About this task: After locating the line with "right eye: (532, 326)" in the records below, print it and every line after it exactly.

Records shown:
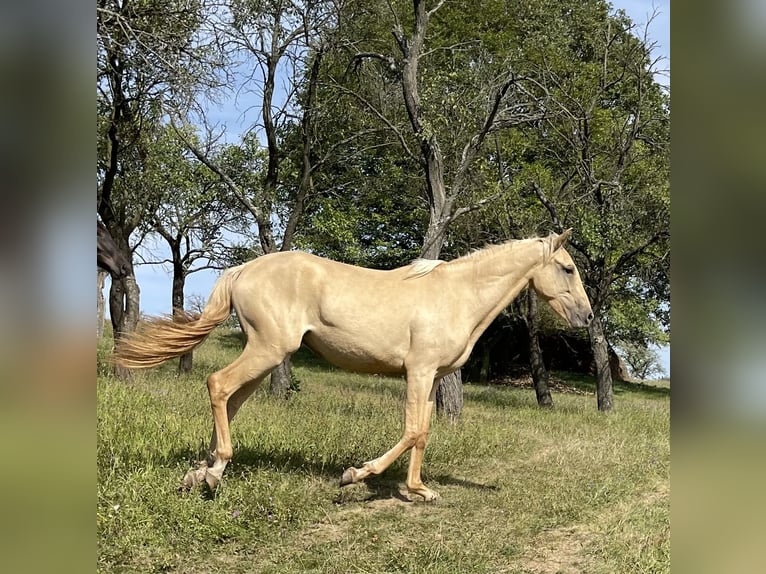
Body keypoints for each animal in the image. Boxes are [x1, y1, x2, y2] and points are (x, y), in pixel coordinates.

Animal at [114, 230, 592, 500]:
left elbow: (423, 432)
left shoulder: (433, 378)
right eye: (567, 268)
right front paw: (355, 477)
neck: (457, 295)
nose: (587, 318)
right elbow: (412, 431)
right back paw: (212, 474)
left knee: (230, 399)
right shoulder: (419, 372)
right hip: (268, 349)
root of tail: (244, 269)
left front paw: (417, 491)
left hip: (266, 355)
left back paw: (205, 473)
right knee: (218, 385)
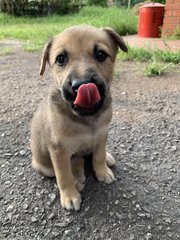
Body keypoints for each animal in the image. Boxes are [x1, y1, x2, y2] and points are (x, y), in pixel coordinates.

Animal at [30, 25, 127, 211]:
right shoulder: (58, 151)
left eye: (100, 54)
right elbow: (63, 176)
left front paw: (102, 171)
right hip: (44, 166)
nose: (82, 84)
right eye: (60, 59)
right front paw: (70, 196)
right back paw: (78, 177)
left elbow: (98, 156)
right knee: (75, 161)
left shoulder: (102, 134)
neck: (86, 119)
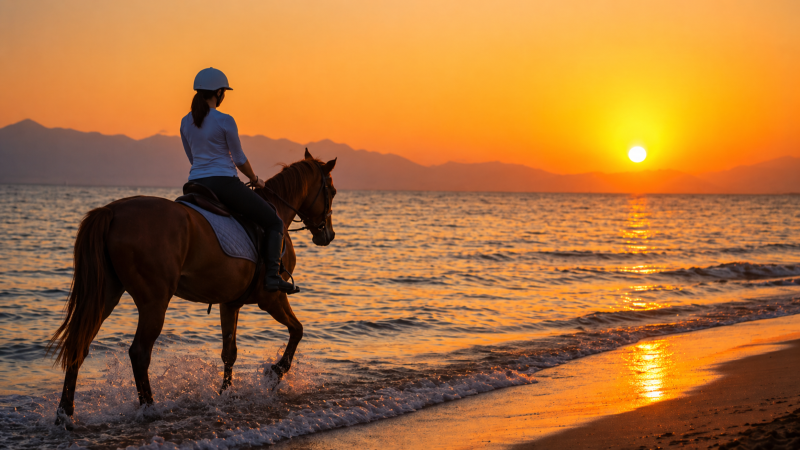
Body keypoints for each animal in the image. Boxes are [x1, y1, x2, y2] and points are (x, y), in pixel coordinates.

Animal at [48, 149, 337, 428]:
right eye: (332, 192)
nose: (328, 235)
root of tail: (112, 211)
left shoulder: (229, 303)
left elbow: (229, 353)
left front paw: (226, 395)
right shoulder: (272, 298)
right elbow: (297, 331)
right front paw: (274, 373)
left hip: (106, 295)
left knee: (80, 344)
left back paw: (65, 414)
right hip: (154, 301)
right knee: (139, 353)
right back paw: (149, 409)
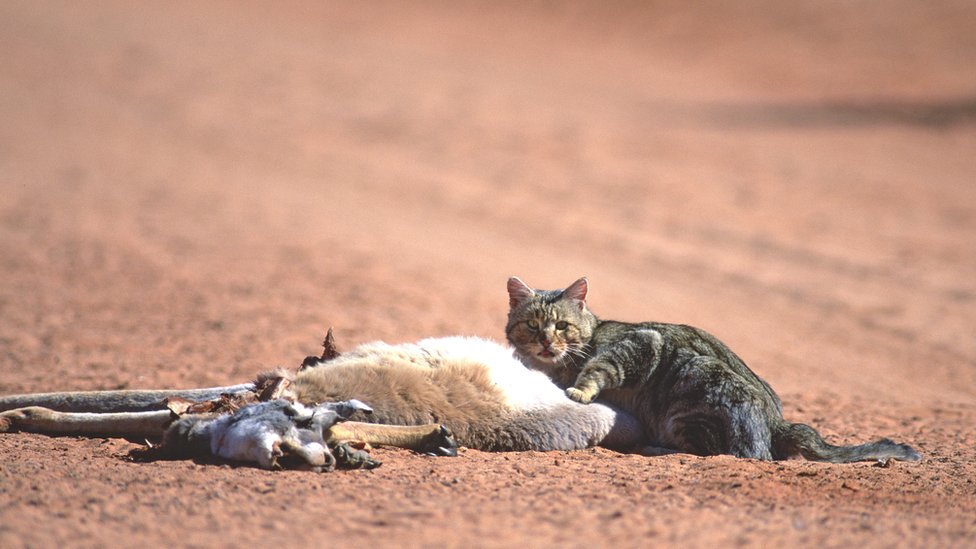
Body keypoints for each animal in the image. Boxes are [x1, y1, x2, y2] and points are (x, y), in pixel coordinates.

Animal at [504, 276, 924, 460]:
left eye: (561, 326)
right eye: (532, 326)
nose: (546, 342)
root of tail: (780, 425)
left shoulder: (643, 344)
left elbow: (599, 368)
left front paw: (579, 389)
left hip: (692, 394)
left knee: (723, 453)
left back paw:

Solution for this exercise:
right eye: (532, 326)
nose: (546, 342)
root of tail: (780, 425)
left shoulder: (643, 344)
left elbow: (599, 368)
left front paw: (579, 389)
left hip: (692, 394)
left knee: (723, 453)
left back paw:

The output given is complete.